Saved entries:
****
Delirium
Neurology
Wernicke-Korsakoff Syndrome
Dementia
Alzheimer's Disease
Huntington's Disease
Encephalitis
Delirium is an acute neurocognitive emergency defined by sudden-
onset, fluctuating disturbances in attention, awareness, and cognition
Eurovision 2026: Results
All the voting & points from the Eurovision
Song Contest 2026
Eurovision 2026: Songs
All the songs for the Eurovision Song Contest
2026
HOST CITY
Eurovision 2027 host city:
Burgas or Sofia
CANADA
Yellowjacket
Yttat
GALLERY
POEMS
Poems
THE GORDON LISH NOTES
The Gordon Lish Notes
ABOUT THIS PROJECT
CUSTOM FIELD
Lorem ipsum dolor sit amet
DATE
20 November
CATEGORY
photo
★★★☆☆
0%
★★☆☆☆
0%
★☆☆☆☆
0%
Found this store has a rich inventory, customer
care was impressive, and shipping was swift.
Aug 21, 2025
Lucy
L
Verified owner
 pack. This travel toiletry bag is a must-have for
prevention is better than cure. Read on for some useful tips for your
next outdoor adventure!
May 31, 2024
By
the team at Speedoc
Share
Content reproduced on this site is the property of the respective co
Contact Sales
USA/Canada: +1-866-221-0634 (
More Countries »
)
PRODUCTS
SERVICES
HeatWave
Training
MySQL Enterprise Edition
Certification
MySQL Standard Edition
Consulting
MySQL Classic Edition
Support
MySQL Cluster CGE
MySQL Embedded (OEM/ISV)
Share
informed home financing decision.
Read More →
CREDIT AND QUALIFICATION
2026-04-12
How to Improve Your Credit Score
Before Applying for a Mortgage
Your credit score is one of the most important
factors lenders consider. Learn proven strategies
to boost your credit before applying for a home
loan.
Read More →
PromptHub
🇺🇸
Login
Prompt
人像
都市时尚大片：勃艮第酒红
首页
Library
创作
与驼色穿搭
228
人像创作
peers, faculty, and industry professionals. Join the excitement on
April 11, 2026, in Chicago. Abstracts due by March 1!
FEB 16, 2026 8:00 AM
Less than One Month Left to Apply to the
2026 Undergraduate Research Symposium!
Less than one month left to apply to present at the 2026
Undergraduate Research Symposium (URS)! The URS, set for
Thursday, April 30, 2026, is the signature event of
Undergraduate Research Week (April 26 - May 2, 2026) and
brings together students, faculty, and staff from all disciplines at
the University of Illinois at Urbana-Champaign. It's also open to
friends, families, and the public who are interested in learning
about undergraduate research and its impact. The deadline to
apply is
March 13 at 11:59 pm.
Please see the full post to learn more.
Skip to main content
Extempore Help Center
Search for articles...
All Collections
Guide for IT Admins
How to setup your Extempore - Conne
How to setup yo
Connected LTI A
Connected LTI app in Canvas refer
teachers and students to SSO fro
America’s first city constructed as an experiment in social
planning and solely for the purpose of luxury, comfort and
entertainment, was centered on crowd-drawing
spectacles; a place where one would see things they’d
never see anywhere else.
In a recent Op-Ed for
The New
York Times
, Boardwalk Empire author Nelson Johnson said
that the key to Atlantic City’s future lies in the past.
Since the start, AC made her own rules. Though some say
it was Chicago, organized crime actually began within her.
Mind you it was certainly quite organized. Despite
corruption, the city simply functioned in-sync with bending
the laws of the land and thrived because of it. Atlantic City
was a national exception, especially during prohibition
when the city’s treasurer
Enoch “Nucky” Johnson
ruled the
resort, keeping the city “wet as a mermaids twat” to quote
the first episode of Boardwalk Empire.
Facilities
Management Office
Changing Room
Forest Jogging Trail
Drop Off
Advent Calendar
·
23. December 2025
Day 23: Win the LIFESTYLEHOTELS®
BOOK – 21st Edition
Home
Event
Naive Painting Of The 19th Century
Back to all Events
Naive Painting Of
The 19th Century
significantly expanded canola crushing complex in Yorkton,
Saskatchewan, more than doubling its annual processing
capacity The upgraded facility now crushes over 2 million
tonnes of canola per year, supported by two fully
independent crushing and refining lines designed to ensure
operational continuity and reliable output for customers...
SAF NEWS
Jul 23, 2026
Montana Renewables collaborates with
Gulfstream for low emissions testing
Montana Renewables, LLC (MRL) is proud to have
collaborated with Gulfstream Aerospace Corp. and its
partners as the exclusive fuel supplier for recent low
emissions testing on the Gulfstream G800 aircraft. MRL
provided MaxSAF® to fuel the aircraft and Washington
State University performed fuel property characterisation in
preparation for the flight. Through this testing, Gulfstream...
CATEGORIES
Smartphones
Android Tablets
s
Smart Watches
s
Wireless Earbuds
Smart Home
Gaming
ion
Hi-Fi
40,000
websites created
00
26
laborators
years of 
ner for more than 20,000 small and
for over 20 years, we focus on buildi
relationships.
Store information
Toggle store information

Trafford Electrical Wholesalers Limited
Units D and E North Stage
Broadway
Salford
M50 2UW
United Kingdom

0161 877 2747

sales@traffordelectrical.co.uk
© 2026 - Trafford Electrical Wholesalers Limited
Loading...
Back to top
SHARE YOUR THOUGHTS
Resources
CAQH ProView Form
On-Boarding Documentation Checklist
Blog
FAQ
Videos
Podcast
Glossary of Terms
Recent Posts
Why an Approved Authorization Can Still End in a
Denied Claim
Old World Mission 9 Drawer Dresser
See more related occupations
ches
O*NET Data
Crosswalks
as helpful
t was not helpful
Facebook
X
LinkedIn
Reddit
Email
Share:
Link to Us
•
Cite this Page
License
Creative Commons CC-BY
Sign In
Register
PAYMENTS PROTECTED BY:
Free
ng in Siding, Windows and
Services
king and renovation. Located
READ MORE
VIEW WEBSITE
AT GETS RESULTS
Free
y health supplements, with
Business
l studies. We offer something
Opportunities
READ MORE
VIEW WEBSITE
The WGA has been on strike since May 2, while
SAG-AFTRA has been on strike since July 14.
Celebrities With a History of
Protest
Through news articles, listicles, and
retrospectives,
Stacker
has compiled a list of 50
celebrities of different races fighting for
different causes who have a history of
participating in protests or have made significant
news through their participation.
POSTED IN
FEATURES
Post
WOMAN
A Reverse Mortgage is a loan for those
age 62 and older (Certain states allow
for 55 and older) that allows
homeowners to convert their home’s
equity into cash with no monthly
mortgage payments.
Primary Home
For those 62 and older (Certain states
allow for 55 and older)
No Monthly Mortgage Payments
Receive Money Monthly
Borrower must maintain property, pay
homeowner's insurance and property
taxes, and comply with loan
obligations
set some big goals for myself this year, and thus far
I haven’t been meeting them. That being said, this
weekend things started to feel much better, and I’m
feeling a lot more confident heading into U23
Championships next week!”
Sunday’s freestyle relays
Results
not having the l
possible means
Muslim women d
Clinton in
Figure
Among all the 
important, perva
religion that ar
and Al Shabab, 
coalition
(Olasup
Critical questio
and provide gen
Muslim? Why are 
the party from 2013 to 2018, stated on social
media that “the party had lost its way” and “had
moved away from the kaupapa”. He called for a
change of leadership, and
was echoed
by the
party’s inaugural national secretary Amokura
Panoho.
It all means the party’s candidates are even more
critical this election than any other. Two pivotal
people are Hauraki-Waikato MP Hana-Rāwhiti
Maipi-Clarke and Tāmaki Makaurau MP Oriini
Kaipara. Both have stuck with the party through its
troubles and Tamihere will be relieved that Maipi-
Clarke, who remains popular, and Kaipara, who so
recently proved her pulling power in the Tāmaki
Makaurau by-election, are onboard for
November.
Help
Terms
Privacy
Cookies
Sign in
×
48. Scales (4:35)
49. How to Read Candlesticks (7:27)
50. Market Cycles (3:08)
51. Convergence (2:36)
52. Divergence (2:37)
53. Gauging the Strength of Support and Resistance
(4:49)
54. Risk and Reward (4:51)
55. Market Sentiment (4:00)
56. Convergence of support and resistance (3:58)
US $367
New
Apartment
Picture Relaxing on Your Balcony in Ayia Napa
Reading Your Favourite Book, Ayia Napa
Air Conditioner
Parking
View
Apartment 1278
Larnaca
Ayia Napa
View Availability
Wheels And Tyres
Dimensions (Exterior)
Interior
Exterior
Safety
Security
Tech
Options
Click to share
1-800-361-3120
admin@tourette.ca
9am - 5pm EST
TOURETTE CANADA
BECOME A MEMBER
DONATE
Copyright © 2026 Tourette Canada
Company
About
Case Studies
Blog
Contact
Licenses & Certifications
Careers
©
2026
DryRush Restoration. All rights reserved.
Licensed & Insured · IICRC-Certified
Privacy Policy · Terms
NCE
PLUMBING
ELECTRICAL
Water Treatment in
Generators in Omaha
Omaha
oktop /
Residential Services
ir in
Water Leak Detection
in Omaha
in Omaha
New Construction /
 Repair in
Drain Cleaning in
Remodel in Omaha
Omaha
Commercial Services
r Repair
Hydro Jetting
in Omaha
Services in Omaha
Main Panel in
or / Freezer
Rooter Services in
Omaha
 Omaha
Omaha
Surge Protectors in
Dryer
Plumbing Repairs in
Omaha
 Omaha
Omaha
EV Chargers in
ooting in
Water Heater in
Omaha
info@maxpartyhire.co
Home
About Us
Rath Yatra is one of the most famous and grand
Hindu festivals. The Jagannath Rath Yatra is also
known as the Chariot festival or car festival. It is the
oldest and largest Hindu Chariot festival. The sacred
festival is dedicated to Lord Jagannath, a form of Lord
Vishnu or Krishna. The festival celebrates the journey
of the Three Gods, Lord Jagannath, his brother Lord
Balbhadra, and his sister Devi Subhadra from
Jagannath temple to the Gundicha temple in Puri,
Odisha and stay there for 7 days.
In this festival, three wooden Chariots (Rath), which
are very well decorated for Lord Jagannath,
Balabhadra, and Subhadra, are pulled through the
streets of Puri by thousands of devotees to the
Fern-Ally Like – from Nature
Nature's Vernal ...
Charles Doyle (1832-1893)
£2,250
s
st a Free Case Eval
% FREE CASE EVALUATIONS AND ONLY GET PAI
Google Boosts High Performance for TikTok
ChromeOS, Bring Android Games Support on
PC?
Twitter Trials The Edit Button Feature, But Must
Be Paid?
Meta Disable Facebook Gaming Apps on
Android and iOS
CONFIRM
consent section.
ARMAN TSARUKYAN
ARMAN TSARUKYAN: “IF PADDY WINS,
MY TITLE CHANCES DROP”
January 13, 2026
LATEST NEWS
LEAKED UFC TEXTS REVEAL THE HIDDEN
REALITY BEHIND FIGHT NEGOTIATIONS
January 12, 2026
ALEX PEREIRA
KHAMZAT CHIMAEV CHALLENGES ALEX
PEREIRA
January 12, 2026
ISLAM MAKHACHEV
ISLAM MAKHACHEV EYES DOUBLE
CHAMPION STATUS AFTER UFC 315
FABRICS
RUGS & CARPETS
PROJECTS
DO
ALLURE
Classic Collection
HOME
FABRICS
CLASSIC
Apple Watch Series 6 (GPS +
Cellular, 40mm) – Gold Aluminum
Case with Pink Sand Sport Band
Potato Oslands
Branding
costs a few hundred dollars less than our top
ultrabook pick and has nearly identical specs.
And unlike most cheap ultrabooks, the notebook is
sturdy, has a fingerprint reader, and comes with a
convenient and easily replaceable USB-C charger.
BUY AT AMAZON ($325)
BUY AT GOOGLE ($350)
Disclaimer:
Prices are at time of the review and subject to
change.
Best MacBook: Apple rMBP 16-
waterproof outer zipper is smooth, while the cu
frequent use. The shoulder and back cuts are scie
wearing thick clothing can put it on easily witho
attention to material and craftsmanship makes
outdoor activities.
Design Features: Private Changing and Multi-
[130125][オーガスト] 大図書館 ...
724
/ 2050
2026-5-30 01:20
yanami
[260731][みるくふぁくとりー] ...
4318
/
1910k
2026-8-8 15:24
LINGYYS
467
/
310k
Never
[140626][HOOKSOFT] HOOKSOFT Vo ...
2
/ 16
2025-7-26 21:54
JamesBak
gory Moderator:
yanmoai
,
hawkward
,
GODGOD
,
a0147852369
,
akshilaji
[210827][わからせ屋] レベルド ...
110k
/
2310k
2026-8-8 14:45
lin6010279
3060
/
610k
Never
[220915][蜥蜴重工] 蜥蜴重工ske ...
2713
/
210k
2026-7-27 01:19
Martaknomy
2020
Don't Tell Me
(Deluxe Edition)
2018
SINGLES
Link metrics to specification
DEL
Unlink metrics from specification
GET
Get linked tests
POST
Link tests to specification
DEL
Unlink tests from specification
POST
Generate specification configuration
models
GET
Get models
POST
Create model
****
● What the exercise asks
Go through the records above and, whenever a line includes the word "states", copy it.

● Result
age 62 and older (Certain states allow
For those 62 and older (Certain states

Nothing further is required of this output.